There have been widespread sightings of the Aurora all across the southern US tonight. Not from my porch though!
There have been widespread sightings of the Aurora all across the southern US tonight. Not from my porch though!
Looks like we have a visitor coming by on Tuesday of next week.
http://lightyears.blogs.cnn.com/2011...oon/?hpt=hp_t2
NASA has classified the asteroid as a “potentially hazardous object” and it will pass to within .8 lunar distances on November 8. It is the closest approach to Earth of an object this size in over 30 years.he asteroid will approach Earth from a sunward direction and it will be a daylight object until the time of its closest approach on November 8. The best time to see the asteroid will be after the hours of 4 pm EST (21:00 UTC).
During the discussion of the asteroid that just passed by, I found a neat little simulator from Purdue to determine the impacts on Oklahoma should 99942 Arophis hits the early in 20 years.
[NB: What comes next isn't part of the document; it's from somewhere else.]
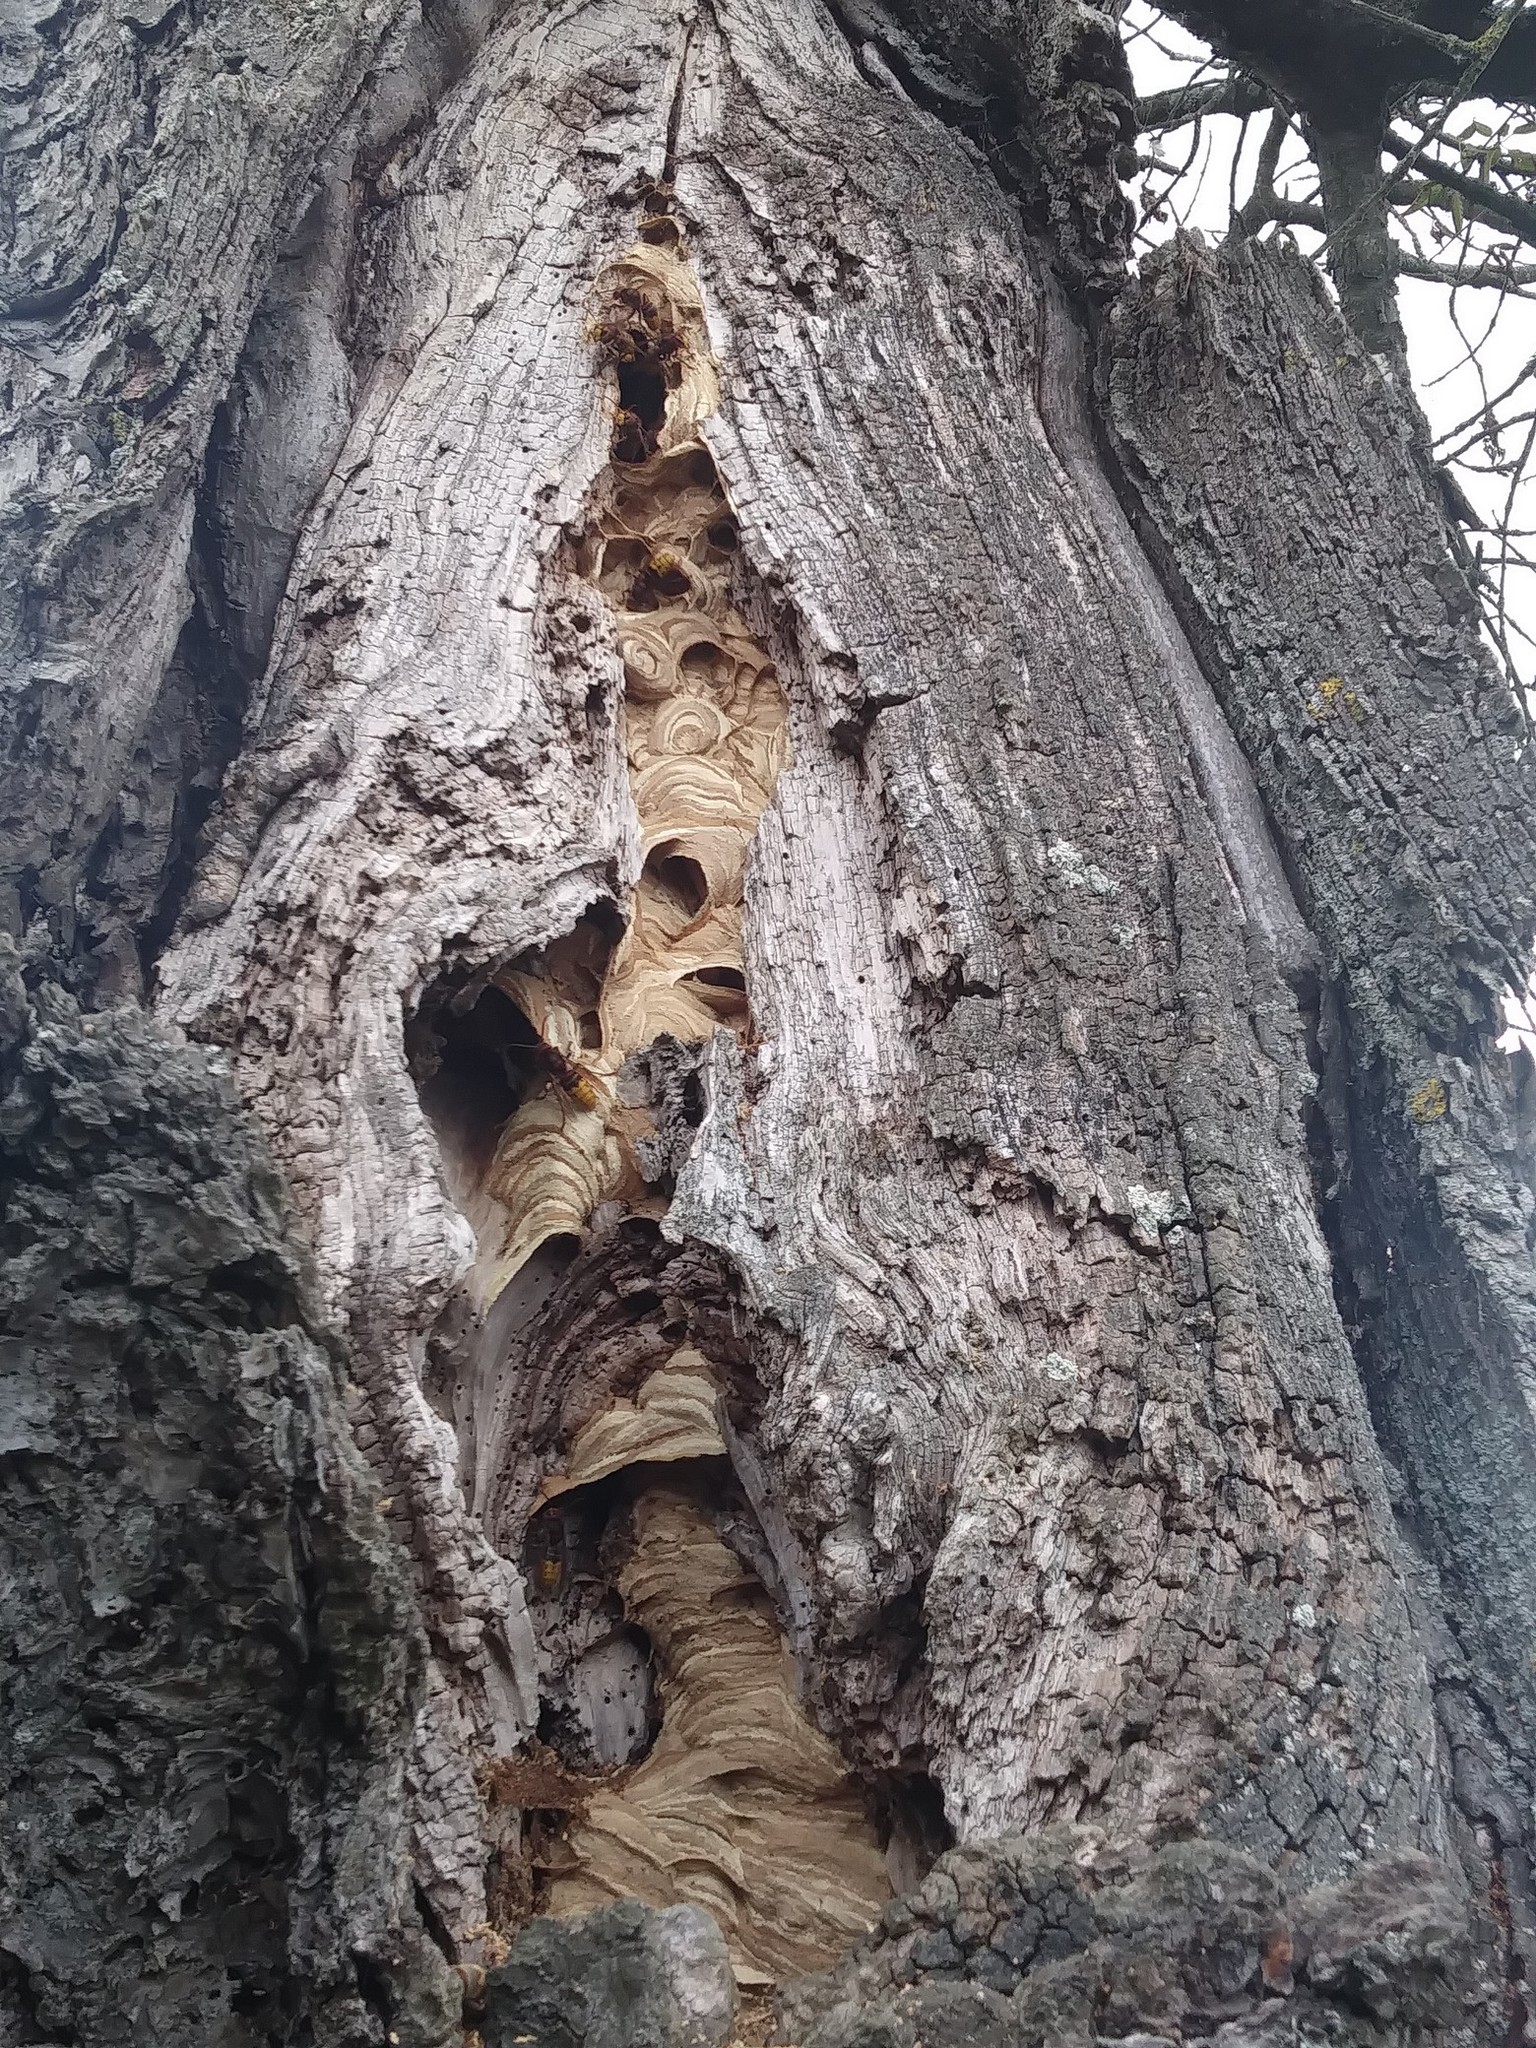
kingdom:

http://www.purdue.edu/IMPACTEARTH
Project the closest area of impact, which would be off the Mexican coast in the Pacific, about 1500 miles away.
- No ejecta will reach us.
- No thermal radiation with the fireball below the horizon.
- No shaking from 4.8 earthquake.
- Air blast of 1.55 mph (LOL) will arrive 2.03 hours after impact.
- Tsunami of 5 feet is obviously not going to make it here. LOL
So not really a bit deal. So what if it hits land...nearest point would be Panama...2100 miles away. Pretty much the same thing. Okay, so totally random, same asteroid specs but hits say...downtown Oklahoma City and you are in Norman 20 miles away. Just a crazy hypothetical since the projected flight path wouldn't even take it this way, so just keep that in mind. Thunder. ;-)
- Crater: 3.5 miles wide, 1630 ft deep.
- Ejecta: Will reach Norman in 1.36 minutes, average thickness 4.68 inches, average diameter of 27.7 inches ... ouch!
- Thermal Radiation: 28.8 times larger than sun's appearance, 54.1 duration, visible fireball has a radius of 2.54 miles.
- Radiation Human Impact: Clothing ignites, 3rd degree burns over most of body, newspapers/deciduous trees/grass ignites, and plywood flames up.
- Seismic Effects: 6.8 mag earthquake 6.44 seconds after impact
- Airblast: Arrives 1.63 minutes after impact, sound of 100 dB, wind velocity of 392 mph - most buildings damaged/knocked down, highways collapse, and 90% of trees blown down with remaining stripped.
Luckily with something like that, there would be plenty of advanced warning to evacuate since survivability would be very low.
Just found the site interesting. It helps to control a lot of doomsday myth on what will happen if it hits. Really, for the planet itself, almost a non-event. In other news...
A CME took place yesterday, but not sure if it was directed right at us.
I thought Apophis was a 36 mile long asteroid... also, is there a website that shows effects like that of what would happen here in Oklahoma if the culdera beneath Yellowstone blew? And if so, would you be able to post that info in your Volcano thread?
Oh and Apophis has to go through a keyhole first to have a chance at hitting the earth on its return trip. OSU has a greater chance at winning the national championship than for that to happen (and by a long shot)!